Side platforms have been used, which is fine, and a nice wide subway connects them, reminiscent of Tarneit station.

But for some reason the building structures have very high-up roofs, which look impressive at first, but I expect will provide almost zero weather/rain protection.

Middle Gorge station open day 19/8/2018

There’s a plaza on the outbound side which is quite nice, but it also means the bus stops are a good couple of hundred metres away from the station, ensuring anybody who tries to interchange when it’s raining will get drenched. The bus stop has no shelter that I could see (maybe that will be installed before opening day this Sunday?)

Okay, so not as many buses will connect here compared to the other two new stations – it’s only route 383, which also goes to South Morang, but it’ll be about eight minutes faster to change to the train at Middle Gorge.

And the shared (bike) path coming from both directions is on the opposite side of the tracks to the bike cage, and particularly indirect from the north. Is this really the best they could do?

Middle Gorge station precinct

These concerns aside, it was great to see the community come out and see their new stations – despite the weather having been horrible earlier in the day.

Enough about the infrastructure – what about the services?

There’s little doubt the trains will be popular for those headed to destinations further down the line including into the City.

Some extra services have been added for peak hour, making for trains up to about every 6 minutes in peak.

There are no express services to speak of – the peak frequency is so intensive that there’s really no spare capacity for them. An express train would catch up quickly with the train in front. And remember, express trains save less time than you’d think – typically a minute per station skipped, while penalising people at those stations with fewer services, and leading to uneven train loads.

There are some counterpeak expresses – in the AM peak a train arriving at Flinders Street will go around the Loop, then back out in service. Some of these stop at only a handful of stations (including Reservoir for the 301 shuttle bus to Latrobe Uni), then up to Epping or South Morang to terminate and go back into stabling.

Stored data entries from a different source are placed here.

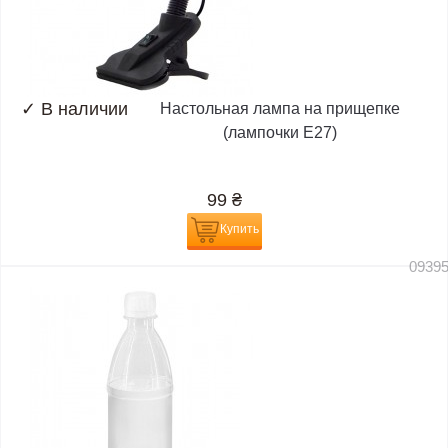
✓
В наличии
Настольная лампа на прищепке
(лампочки E27)
99
₴
Купить
0939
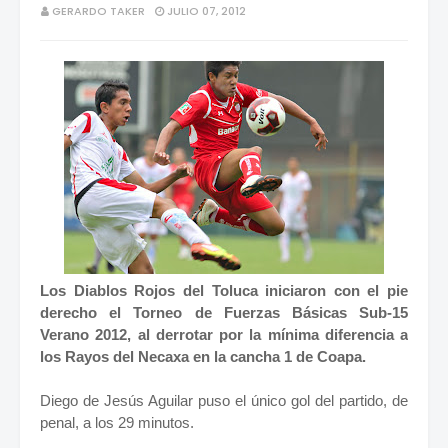
GERARDO TAKER
JULIO 07, 2012
Los Diablos Rojos del Toluca iniciaron con el pie
derecho el Torneo de Fuerzas Básicas Sub-15
Verano 2012, al derrotar por la mínima diferencia a
los Rayos del Necaxa en la cancha 1 de Coapa.
Diego de Jesús Aguilar puso el único gol del partido, de
penal, a los 29 minutos.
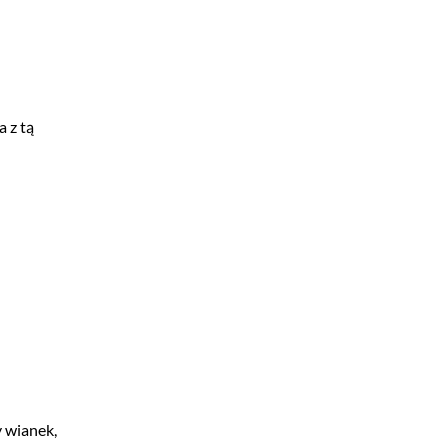
a z tą
y wianek,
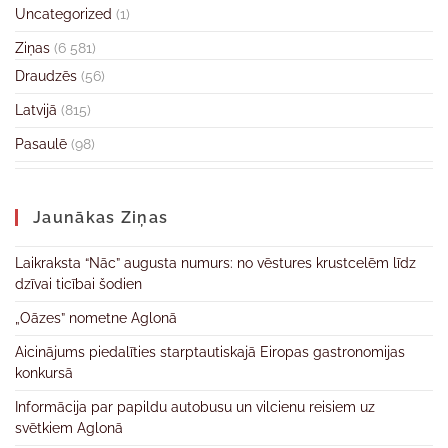
Uncategorized
(1)
Ziņas
(6 581)
Draudzēs
(56)
Latvijā
(815)
Pasaulē
(98)
Jaunākas Ziņas
Laikraksta “Nāc” augusta numurs: no vēstures krustcelēm līdz
dzīvai ticībai šodien
„Oāzes” nometne Aglonā
Aicinājums piedalīties starptautiskajā Eiropas gastronomijas
konkursā
Informācija par papildu autobusu un vilcienu reisiem uz
svētkiem Aglonā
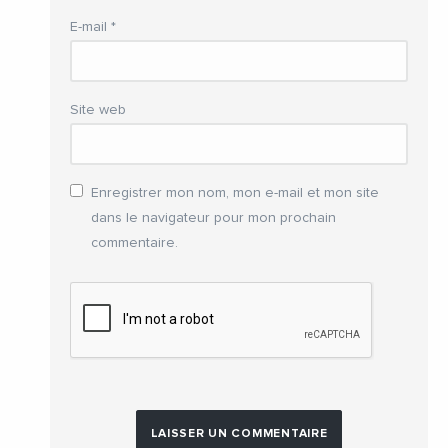
E-mail
*
Site web
Enregistrer mon nom, mon e-mail et mon site
dans le navigateur pour mon prochain
commentaire.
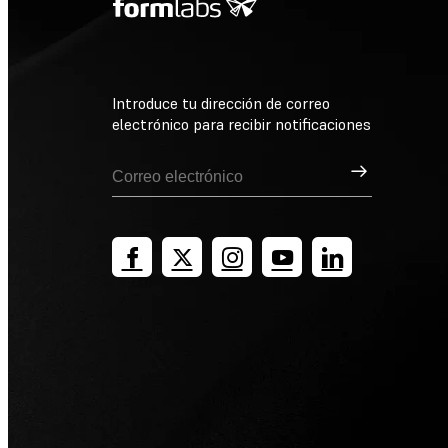
Introduce tu dirección de correo
electrónico para recibir notificaciones
Suscribirse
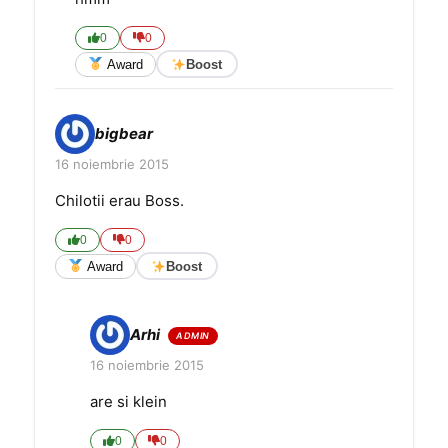
0
0
Award
Boost
bigbear
16 noiembrie 2015
Chilotii erau Boss.
0
0
Award
Boost
Arhi
16 noiembrie 2015
are si klein
0
0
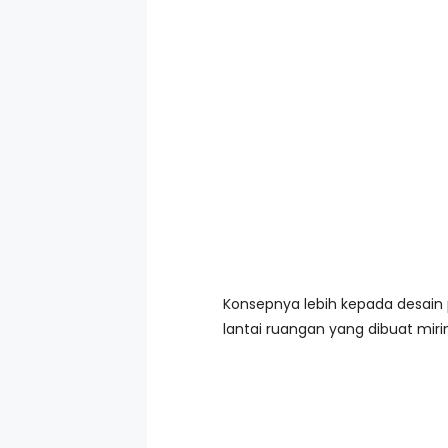
Konsepnya lebih kepada desain
lantai ruangan yang dibuat miri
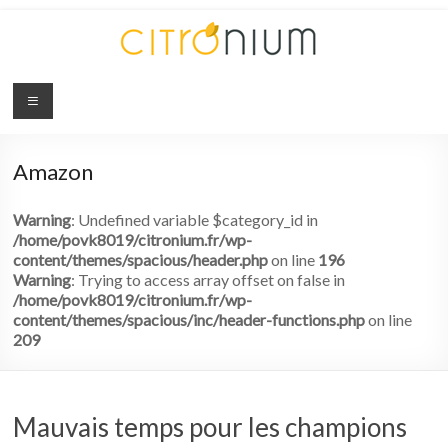
Citronium
Abonnez-
vous
Amazon
à
l'innovation
Warning
: Undefined variable $category_id in
/home/povk8019/citronium.fr/wp-
content/themes/spacious/header.php
on line
196
Warning
: Trying to access array offset on false in
/home/povk8019/citronium.fr/wp-
content/themes/spacious/inc/header-functions.php
on line
209
Mauvais temps pour les champions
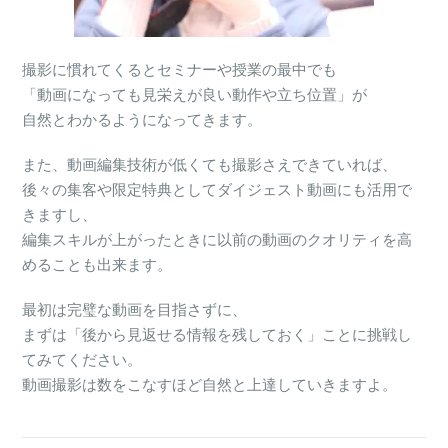
撮影に慣れてくるとセミナーや授業の最中でも
「動画になっても見栄えが良い動作や立ち位置」が
自然とわかるようになってきます。
また、動画編集技術が低くても撮影さえできていれば、
後々の集客や限定特典としてダイジェスト動画にも活用で
きますし、
編集スキルが上がったときに以前の動画のクオリティを高
めることも出来ます。
最初は完璧な動画を目指さずに、
まずは「後から見返せる情報を残しておく」ことに挑戦し
てみてください。
動画撮影は数をこなすほど自然と上達していきますよ。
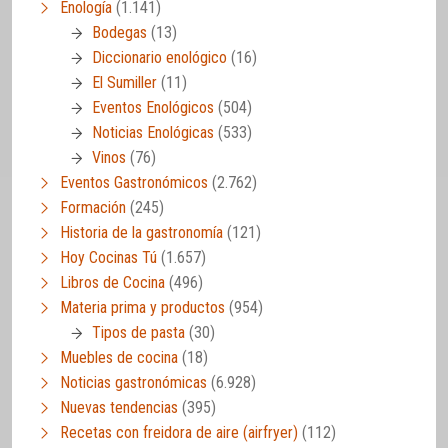
Enología
(1.141)
Bodegas
(13)
Diccionario enológico
(16)
El Sumiller
(11)
Eventos Enológicos
(504)
Noticias Enológicas
(533)
Vinos
(76)
Eventos Gastronómicos
(2.762)
Formación
(245)
Historia de la gastronomía
(121)
Hoy Cocinas Tú
(1.657)
Libros de Cocina
(496)
Materia prima y productos
(954)
Tipos de pasta
(30)
Muebles de cocina
(18)
Noticias gastronómicas
(6.928)
Nuevas tendencias
(395)
Recetas con freidora de aire (airfryer)
(112)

Outside peak hour, the current frequencies will remain: mostly every 20 minutes, but every 30 after 9pm, 40 on Sunday mornings (WHY?!) and hourly Night Train services overnight on Friday and Saturday nights.

In the long term, the Metro 2 tunnel will be needed to cope with continued growth on both this line and the Hurstbridge line.

Meanwhile, obviously authorities will need to watch patronage carefully and keep adding more services where they can, though there’s a limit to peak capacity between the city and Clifton Hill. The usual point applies: better off-peak services can help spread the load across the day.

But one thing’s for sure: the three new stations add richly to the transport options for people in the outer northern suburbs.